▸ Work task
The whole listing is to be repeated exactly. Add nothing.

▸ Input data
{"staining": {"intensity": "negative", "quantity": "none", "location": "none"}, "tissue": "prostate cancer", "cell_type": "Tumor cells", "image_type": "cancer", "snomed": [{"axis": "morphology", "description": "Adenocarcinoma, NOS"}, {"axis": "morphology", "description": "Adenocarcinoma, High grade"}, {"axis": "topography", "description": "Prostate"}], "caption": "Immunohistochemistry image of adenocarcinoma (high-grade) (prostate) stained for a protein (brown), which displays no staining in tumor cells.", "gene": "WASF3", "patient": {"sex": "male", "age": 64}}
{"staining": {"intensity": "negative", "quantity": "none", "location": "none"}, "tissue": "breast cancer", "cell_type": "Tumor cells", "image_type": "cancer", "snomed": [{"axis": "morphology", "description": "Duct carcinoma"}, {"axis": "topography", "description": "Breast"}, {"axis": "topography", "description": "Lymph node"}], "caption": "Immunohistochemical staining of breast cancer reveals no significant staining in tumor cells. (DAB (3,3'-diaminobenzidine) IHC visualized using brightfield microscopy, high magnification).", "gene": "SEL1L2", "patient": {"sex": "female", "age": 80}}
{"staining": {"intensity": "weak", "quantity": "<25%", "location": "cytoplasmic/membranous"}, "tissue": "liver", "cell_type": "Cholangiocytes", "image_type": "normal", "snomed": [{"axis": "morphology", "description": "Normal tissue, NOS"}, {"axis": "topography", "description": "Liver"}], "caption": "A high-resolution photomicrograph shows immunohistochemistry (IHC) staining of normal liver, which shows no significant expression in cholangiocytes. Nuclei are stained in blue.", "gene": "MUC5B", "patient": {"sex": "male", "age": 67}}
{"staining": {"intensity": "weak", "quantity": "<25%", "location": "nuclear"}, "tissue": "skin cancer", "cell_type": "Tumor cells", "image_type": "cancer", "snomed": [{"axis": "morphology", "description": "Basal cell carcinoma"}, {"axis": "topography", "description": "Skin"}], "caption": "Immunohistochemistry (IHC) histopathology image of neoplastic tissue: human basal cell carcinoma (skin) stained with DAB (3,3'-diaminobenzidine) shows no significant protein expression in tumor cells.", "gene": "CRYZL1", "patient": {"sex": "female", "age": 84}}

▸ Response below
{"staining": {"intensity": "negative", "quantity": "none", "location": "none"}, "tissue": "prostate cancer", "cell_type": "Tumor cells", "image_type": "cancer", "snomed": [{"axis": "morphology", "description": "Adenocarcinoma, NOS"}, {"axis": "morphology", "description": "Adenocarcinoma, High grade"}, {"axis": "topography", "description": "Prostate"}], "caption": "Immunohistochemistry image of adenocarcinoma (high-grade) (prostate) stained for a protein (brown), which displays no staining in tumor cells.", "gene": "WASF3", "patient": {"sex": "male", "age": 64}}
{"staining": {"intensity": "negative", "quantity": "none", "location": "none"}, "tissue": "breast cancer", "cell_type": "Tumor cells", "image_type": "cancer", "snomed": [{"axis": "morphology", "description": "Duct carcinoma"}, {"axis": "topography", "description": "Breast"}, {"axis": "topography", "description": "Lymph node"}], "caption": "Immunohistochemical staining of breast cancer reveals no significant staining in tumor cells. (DAB (3,3'-diaminobenzidine) IHC visualized using brightfield microscopy, high magnification).", "gene": "SEL1L2", "patient": {"sex": "female", "age": 80}}
{"staining": {"intensity": "weak", "quantity": "<25%", "location": "cytoplasmic/membranous"}, "tissue": "liver", "cell_type": "Cholangiocytes", "image_type": "normal", "snomed": [{"axis": "morphology", "description": "Normal tissue, NOS"}, {"axis": "topography", "description": "Liver"}], "caption": "A high-resolution photomicrograph shows immunohistochemistry (IHC) staining of normal liver, which shows no significant expression in cholangiocytes. Nuclei are stained in blue.", "gene": "MUC5B", "patient": {"sex": "male", "age": 67}}
{"staining": {"intensity": "weak", "quantity": "<25%", "location": "nuclear"}, "tissue": "skin cancer", "cell_type": "Tumor cells", "image_type": "cancer", "snomed": [{"axis": "morphology", "description": "Basal cell carcinoma"}, {"axis": "topography", "description": "Skin"}], "caption": "Immunohistochemistry (IHC) histopathology image of neoplastic tissue: human basal cell carcinoma (skin) stained with DAB (3,3'-diaminobenzidine) shows no significant protein expression in tumor cells.", "gene": "CRYZL1", "patient": {"sex": "female", "age": 84}}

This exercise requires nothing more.